[Requirement]:
Please copy the lines below exactly, from the first one through the line showing "image exhibits no".

╭─ The records

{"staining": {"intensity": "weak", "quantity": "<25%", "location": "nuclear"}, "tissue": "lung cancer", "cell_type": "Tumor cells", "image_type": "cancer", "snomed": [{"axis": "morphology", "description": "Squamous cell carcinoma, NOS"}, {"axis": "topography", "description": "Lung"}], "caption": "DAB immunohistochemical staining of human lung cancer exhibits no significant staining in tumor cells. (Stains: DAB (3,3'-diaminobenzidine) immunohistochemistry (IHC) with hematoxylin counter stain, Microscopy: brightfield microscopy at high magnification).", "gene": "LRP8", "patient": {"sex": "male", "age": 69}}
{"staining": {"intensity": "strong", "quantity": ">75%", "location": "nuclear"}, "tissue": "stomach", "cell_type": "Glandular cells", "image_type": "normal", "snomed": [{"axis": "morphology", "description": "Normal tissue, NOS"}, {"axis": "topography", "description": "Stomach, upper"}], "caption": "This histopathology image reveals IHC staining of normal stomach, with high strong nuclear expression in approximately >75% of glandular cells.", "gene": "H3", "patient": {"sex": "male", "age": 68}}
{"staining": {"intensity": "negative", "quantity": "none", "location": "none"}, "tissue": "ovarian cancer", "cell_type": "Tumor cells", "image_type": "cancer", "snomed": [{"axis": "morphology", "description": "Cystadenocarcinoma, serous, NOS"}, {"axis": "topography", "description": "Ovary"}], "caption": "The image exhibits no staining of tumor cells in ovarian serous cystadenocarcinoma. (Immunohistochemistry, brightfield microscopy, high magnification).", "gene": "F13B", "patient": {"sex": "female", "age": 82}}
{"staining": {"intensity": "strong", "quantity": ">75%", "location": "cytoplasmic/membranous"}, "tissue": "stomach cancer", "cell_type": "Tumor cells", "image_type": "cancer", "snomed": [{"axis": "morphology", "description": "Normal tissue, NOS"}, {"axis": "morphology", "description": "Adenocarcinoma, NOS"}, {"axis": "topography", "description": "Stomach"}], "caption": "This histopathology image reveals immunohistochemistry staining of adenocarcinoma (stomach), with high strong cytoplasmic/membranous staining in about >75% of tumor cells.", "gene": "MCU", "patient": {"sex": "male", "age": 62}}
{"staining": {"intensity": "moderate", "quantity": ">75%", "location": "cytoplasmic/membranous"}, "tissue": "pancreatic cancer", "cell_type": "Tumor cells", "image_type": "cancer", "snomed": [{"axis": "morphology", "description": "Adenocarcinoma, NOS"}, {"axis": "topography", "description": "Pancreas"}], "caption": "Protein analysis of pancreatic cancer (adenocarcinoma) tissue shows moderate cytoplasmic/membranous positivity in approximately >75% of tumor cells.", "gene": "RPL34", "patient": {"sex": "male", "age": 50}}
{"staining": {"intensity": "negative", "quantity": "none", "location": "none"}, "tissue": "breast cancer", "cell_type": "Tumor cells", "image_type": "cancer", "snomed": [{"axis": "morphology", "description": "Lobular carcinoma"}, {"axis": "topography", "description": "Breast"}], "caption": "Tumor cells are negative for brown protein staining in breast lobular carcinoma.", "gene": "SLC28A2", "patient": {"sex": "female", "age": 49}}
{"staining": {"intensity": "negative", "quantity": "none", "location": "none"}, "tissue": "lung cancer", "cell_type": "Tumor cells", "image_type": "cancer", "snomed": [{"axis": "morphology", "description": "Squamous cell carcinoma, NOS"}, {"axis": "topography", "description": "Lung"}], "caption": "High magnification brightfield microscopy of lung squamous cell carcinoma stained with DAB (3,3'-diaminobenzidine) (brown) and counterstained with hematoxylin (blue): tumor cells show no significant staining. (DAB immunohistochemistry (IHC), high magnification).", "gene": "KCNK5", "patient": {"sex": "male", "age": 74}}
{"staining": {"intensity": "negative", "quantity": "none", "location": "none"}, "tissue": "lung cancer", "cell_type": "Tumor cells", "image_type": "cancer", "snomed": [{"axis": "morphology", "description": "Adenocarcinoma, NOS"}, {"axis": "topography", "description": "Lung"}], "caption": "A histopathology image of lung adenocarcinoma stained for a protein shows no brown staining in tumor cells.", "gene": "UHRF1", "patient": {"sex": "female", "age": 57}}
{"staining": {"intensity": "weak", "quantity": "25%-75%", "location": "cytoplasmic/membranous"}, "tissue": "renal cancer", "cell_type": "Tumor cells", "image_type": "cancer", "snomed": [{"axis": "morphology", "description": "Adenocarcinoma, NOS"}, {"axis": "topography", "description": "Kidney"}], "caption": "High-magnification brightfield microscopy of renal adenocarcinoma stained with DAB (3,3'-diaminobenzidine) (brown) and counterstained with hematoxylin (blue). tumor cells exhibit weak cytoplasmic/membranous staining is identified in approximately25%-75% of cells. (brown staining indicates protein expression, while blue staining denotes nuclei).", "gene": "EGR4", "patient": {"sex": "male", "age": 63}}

╰─

[Output below]:
{"staining": {"intensity": "weak", "quantity": "<25%", "location": "nuclear"}, "tissue": "lung cancer", "cell_type": "Tumor cells", "image_type": "cancer", "snomed": [{"axis": "morphology", "description": "Squamous cell carcinoma, NOS"}, {"axis": "topography", "description": "Lung"}], "caption": "DAB immunohistochemical staining of human lung cancer exhibits no significant staining in tumor cells. (Stains: DAB (3,3'-diaminobenzidine) immunohistochemistry (IHC) with hematoxylin counter stain, Microscopy: brightfield microscopy at high magnification).", "gene": "LRP8", "patient": {"sex": "male", "age": 69}}
{"staining": {"intensity": "strong", "quantity": ">75%", "location": "nuclear"}, "tissue": "stomach", "cell_type": "Glandular cells", "image_type": "normal", "snomed": [{"axis": "morphology", "description": "Normal tissue, NOS"}, {"axis": "topography", "description": "Stomach, upper"}], "caption": "This histopathology image reveals IHC staining of normal stomach, with high strong nuclear expression in approximately >75% of glandular cells.", "gene": "H3", "patient": {"sex": "male", "age": 68}}
{"staining": {"intensity": "negative", "quantity": "none", "location": "none"}, "tissue": "ovarian cancer", "cell_type": "Tumor cells", "image_type": "cancer", "snomed": [{"axis": "morphology", "description": "Cystadenocarcinoma, serous, NOS"}, {"axis": "topography", "description": "Ovary"}], "caption": "The image exhibits no staining of tumor cells in ovarian serous cystadenocarcinoma. (Immunohistochemistry, brightfield microscopy, high magnification).", "gene": "F13B", "patient": {"sex": "female", "age": 82}}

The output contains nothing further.